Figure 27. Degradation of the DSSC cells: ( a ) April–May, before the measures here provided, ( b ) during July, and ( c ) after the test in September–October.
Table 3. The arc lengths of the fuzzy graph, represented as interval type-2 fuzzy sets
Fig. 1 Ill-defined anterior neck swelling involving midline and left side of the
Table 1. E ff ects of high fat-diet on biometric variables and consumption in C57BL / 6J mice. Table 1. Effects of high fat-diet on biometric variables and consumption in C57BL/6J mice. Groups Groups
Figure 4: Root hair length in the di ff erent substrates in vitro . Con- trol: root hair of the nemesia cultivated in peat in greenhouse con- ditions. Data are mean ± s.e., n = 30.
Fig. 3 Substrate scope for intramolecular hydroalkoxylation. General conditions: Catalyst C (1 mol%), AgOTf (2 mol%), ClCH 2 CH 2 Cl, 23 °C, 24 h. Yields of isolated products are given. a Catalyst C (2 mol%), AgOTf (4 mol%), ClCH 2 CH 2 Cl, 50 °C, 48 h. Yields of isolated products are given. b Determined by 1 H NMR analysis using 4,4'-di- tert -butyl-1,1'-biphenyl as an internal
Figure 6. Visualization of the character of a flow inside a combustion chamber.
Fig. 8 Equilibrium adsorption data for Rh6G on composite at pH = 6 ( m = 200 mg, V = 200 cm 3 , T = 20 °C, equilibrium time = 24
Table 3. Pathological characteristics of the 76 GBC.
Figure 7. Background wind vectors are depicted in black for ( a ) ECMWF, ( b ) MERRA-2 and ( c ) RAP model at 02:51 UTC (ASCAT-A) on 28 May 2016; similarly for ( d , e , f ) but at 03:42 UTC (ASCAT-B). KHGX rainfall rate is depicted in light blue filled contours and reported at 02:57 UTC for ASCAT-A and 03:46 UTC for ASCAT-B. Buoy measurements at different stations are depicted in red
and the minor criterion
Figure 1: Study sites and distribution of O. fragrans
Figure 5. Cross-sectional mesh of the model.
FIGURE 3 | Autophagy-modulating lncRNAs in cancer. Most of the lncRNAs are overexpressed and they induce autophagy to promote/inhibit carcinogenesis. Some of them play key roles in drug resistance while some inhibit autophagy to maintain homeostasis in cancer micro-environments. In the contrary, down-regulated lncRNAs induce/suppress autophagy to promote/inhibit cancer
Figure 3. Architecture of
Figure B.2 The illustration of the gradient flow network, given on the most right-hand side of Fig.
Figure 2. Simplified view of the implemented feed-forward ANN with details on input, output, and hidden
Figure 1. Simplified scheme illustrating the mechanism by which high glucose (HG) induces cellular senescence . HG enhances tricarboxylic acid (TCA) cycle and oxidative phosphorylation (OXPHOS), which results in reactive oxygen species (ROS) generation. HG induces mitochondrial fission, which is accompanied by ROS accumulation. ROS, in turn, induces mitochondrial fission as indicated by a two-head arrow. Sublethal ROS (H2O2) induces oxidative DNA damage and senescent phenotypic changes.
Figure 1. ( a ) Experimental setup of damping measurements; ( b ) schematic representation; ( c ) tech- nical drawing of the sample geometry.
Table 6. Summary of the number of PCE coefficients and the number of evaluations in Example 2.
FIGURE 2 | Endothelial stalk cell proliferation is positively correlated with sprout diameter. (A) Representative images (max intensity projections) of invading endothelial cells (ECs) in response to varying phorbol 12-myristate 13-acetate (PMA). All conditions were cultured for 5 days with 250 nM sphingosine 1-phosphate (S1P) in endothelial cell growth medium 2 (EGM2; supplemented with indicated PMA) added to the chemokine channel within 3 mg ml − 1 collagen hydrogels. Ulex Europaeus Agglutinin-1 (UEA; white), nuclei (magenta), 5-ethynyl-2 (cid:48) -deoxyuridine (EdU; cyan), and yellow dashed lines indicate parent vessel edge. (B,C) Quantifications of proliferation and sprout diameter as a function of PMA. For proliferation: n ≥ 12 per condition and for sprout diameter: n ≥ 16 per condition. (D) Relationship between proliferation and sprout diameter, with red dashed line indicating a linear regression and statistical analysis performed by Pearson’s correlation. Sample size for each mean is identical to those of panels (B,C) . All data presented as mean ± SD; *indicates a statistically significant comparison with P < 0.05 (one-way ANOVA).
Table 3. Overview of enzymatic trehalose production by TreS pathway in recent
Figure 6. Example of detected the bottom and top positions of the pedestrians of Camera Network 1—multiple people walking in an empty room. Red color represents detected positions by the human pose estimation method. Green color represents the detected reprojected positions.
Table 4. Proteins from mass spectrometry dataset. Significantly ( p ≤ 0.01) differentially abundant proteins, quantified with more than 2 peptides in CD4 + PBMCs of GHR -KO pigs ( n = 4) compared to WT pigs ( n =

--- Task to complete ---
What lines in the material include the string "model"? Pull each one out.

--- Solved exercise ---
Figure 7. Background wind vectors are depicted in black for ( a ) ECMWF, ( b ) MERRA-2 and ( c ) RAP model at 02:51 UTC (ASCAT-A) on 28 May 2016; similarly for ( d , e , f ) but at 03:42 UTC (ASCAT-B). KHGX rainfall rate is depicted in light blue filled contours and reported at 02:57 UTC for ASCAT-A and 03:46 UTC for ASCAT-B. Buoy measurements at different stations are depicted in red
Figure 5. Cross-sectional mesh of the model.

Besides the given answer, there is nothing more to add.